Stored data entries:
BEGIN
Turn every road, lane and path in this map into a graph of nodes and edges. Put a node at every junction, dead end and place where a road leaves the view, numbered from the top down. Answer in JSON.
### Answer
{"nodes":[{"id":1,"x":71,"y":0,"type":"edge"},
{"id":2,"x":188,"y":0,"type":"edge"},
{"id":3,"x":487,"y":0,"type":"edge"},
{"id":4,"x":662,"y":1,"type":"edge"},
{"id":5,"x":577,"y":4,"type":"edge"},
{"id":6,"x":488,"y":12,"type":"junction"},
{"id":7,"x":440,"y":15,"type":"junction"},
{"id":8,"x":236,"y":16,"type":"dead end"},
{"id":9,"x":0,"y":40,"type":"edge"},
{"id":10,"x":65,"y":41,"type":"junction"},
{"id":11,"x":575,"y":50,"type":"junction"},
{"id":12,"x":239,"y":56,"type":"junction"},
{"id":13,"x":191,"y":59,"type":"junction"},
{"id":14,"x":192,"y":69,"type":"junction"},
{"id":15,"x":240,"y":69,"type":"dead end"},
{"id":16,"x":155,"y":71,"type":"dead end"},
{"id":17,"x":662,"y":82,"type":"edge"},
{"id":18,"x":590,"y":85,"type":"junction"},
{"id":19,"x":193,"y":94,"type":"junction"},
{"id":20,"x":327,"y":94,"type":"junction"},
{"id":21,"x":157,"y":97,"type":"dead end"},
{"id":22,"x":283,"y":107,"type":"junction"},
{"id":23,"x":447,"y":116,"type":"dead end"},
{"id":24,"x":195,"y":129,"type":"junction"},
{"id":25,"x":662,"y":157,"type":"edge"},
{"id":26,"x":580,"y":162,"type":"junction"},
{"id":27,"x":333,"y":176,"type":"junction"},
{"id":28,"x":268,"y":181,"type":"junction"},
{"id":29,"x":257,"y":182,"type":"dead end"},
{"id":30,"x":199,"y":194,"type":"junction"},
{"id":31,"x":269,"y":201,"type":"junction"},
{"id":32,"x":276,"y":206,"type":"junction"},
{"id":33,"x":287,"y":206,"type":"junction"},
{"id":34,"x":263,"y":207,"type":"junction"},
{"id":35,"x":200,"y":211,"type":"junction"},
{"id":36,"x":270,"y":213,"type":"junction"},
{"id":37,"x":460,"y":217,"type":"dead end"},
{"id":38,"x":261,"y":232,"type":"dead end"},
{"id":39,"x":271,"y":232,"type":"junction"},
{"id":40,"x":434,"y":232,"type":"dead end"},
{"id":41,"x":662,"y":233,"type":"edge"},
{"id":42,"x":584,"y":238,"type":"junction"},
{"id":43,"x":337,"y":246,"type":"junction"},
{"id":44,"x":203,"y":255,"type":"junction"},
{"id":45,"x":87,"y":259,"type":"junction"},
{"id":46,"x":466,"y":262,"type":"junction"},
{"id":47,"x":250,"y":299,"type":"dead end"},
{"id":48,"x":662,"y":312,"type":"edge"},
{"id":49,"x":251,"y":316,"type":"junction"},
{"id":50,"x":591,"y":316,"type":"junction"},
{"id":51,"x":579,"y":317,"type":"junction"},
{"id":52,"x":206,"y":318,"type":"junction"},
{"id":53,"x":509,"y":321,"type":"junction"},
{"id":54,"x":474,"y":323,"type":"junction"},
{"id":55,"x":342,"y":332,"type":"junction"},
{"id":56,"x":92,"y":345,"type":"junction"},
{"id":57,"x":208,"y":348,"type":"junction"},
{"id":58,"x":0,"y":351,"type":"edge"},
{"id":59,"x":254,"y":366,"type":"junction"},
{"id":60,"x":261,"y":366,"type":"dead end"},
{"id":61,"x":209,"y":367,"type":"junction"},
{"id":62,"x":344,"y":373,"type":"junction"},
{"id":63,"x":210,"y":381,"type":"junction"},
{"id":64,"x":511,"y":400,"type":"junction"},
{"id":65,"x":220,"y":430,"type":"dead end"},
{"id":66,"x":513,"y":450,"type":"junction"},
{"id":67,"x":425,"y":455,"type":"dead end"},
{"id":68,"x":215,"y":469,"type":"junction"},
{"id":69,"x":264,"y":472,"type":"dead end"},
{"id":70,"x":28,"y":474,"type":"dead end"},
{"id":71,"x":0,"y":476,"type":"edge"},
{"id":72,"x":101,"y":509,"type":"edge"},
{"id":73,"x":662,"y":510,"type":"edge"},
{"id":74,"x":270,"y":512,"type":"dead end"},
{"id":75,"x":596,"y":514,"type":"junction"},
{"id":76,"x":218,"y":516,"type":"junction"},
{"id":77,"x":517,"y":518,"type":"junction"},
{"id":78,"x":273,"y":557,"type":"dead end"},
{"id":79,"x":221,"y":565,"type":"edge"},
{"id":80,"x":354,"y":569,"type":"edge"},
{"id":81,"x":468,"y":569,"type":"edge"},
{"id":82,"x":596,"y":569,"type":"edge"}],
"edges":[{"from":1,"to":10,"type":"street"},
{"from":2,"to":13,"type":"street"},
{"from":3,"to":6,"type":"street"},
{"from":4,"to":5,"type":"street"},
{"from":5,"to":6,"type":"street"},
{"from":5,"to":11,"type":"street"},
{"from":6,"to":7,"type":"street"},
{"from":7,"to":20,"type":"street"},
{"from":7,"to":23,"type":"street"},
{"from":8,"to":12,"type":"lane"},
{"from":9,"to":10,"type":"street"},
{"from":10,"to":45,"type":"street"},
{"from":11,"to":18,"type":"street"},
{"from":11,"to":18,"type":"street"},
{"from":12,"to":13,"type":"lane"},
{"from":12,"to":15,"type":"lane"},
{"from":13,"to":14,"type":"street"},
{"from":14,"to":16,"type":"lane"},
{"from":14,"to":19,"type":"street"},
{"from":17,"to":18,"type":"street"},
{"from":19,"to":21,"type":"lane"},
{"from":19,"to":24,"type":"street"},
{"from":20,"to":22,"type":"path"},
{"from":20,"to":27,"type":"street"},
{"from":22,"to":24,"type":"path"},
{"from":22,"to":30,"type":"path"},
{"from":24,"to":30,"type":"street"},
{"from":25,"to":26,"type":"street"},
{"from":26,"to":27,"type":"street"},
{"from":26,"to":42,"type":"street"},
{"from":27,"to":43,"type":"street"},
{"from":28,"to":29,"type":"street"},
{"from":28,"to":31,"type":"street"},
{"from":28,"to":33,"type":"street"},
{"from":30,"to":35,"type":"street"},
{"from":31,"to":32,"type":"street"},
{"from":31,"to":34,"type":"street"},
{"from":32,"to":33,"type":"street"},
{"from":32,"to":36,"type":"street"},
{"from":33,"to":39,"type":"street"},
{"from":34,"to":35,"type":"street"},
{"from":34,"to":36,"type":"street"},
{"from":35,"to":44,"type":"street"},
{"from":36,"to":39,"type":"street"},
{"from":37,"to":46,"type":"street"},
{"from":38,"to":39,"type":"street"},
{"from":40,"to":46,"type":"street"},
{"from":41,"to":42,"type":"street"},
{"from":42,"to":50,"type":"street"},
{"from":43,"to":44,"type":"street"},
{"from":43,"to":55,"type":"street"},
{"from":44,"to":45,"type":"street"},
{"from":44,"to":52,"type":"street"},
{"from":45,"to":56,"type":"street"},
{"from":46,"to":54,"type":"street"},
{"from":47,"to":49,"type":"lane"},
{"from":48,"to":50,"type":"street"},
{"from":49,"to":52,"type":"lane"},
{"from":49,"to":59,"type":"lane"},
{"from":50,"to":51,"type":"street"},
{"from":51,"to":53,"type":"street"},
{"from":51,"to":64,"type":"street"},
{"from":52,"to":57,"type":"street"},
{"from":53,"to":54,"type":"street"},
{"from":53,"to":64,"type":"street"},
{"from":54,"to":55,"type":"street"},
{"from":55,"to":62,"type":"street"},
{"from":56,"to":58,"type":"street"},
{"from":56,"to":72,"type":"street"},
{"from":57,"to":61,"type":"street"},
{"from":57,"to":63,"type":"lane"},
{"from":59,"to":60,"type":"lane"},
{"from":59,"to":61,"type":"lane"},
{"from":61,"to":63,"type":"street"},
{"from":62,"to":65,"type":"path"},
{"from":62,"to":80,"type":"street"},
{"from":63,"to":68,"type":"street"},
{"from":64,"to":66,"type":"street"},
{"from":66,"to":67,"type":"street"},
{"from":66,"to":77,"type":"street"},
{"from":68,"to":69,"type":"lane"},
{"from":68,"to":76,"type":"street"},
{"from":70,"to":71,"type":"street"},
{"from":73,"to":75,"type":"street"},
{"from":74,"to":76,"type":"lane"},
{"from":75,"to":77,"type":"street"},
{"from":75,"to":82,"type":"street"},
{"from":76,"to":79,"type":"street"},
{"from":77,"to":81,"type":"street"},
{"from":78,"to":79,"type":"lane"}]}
END
HOW TO COMPLETE THIS TASK:
Output the number of lines above holding the word "nodes", and nothing besides it.

TASK RESPONSE:
2